**Excerpt provided**
::::

Aug 8, 2013, 8:34am Permalink
Kyle Couchman

The problem with doing so is what the employers will do if forced to bring wages up. We saw this with Obamacare's insurance requirement. The wage will go up then the hours will go down, and they will hire more people for 15 to 20 hours a week. So what have you accomplished? Not much really except lowering the hours that these people will be able to work. You can force them to pay a wage but you cant force them to provide full time work.

Aug 8, 2013, 8:40am Permalink
tom hunt

Working in a fast food establishment was never meant to be a job for a life substaining employement. It traditonaly the first job for teenagers and a part time job for bore House Wives. It also has the effect of imprinting on the brains the necessity for a higher education

Aug 8, 2013, 9:40am Permalink
Lori Silvernail

I don't see how it would be fair to single out fast food workers. There are plenty of other jobs out there that only pay minimum wage. Seems to me that it would open up a really ugly can of worms

Aug 8, 2013, 9:45am Permalink
Joshua Pacino

According to the Center for Economic and Policy Research, 30% of fast food workers are between the ages of 16-19, 30.7% between 20-24, and 36.4% between 25-54. It's not just a job for teenagers and "bored housewives."

Also, in 1968, when it may have been true that these jobs were just for teenagers, the minimum wage was the equivalent of $10.53/hour in today's money.

::::

Saved entries
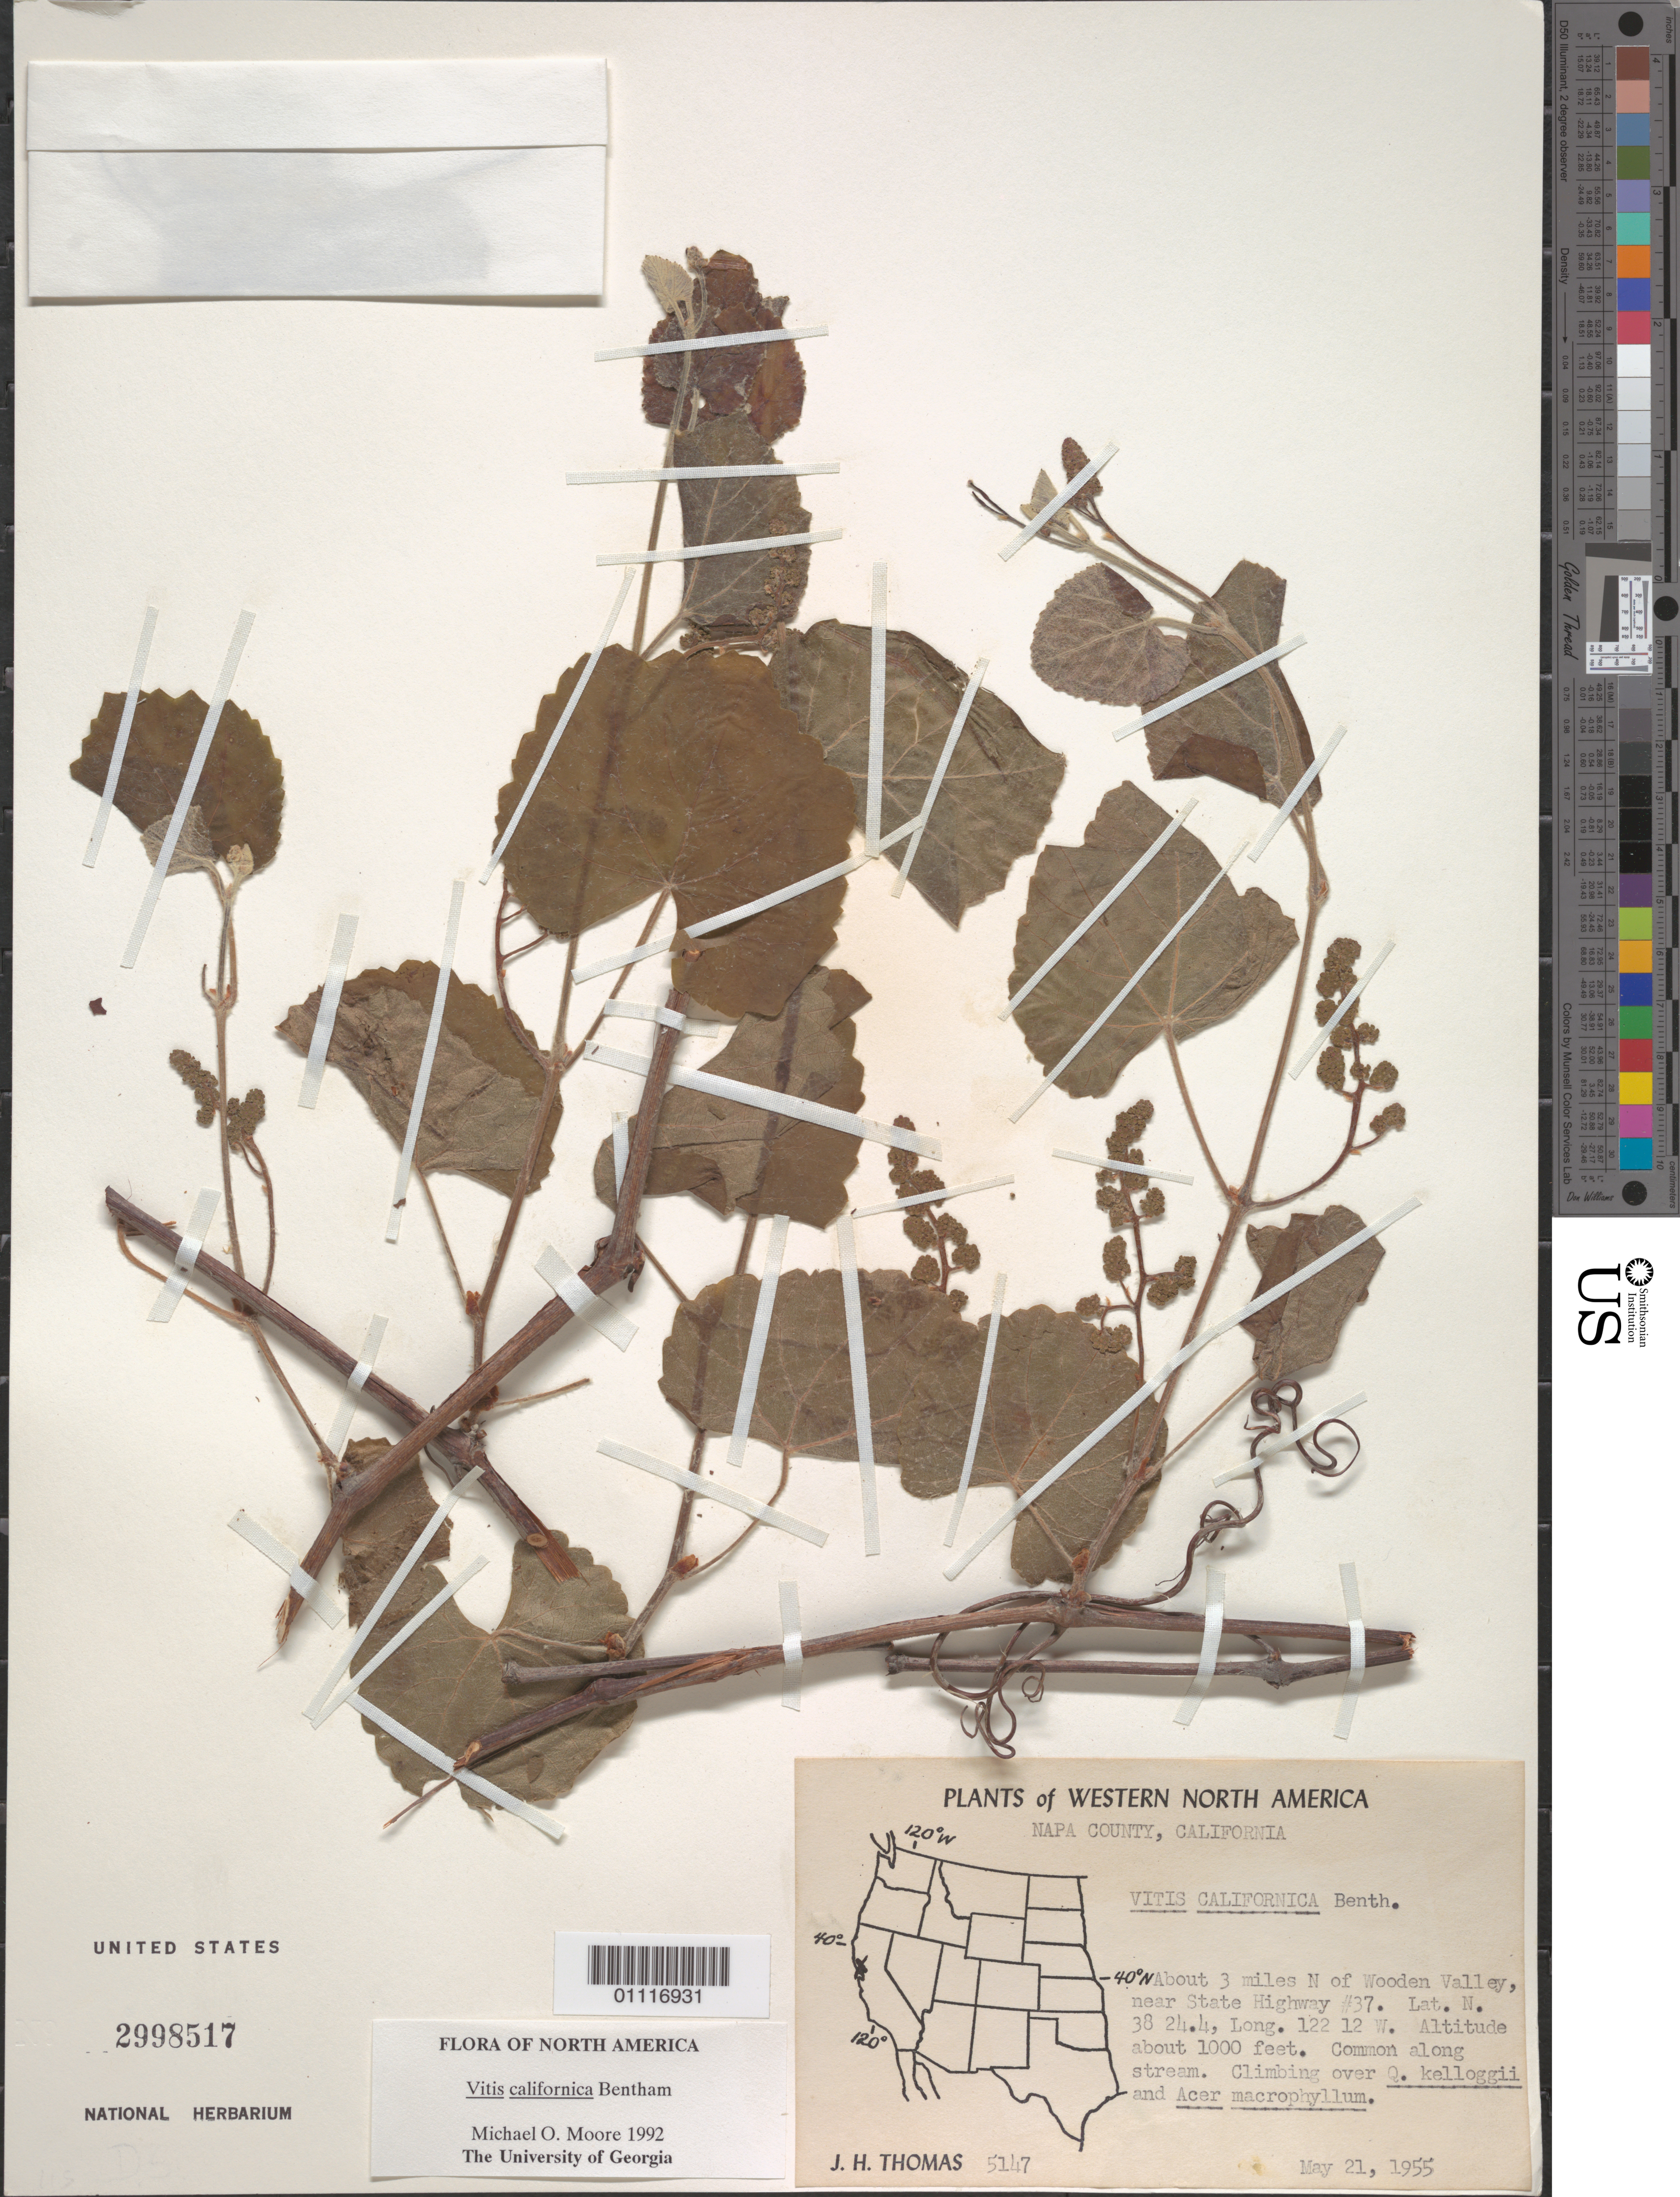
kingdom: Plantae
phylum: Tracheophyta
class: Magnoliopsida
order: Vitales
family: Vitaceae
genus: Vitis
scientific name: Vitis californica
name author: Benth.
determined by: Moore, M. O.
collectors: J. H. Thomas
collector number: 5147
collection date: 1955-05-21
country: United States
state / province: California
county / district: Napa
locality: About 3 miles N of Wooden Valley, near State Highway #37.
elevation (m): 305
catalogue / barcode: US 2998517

::::

**Directives**
- a) Answer these about the comment thread on fast food wages above:
(i) For how many hours a week does Kyle Couchman say employers will hire more people?
(ii) Which organization does Joshua Pacino cite for his age figures?
(iii) What was the 1968 minimum wage equivalent to in today's money?
- b) Please return the part of the comment thread on fast food wages above that opens with the words containing "Aug 8, 2013, 8:34am" and closes with "full time work.", copied word for word.

**The results**
- a)
(i) 15 to 20 hours a week
(ii) The Center for Economic and Policy Research
(iii) $10.53/hour

- b)
Aug 8, 2013, 8:34am Permalink
Kyle Couchman

The problem with doing so is what the employers will do if forced to bring wages up. We saw this with Obamacare's insurance requirement. The wage will go up then the hours will go down, and they will hire more people for 15 to 20 hours a week. So what have you accomplished? Not much really except lowering the hours that these people will be able to work. You can force them to pay a wage but you cant force them to provide full time work.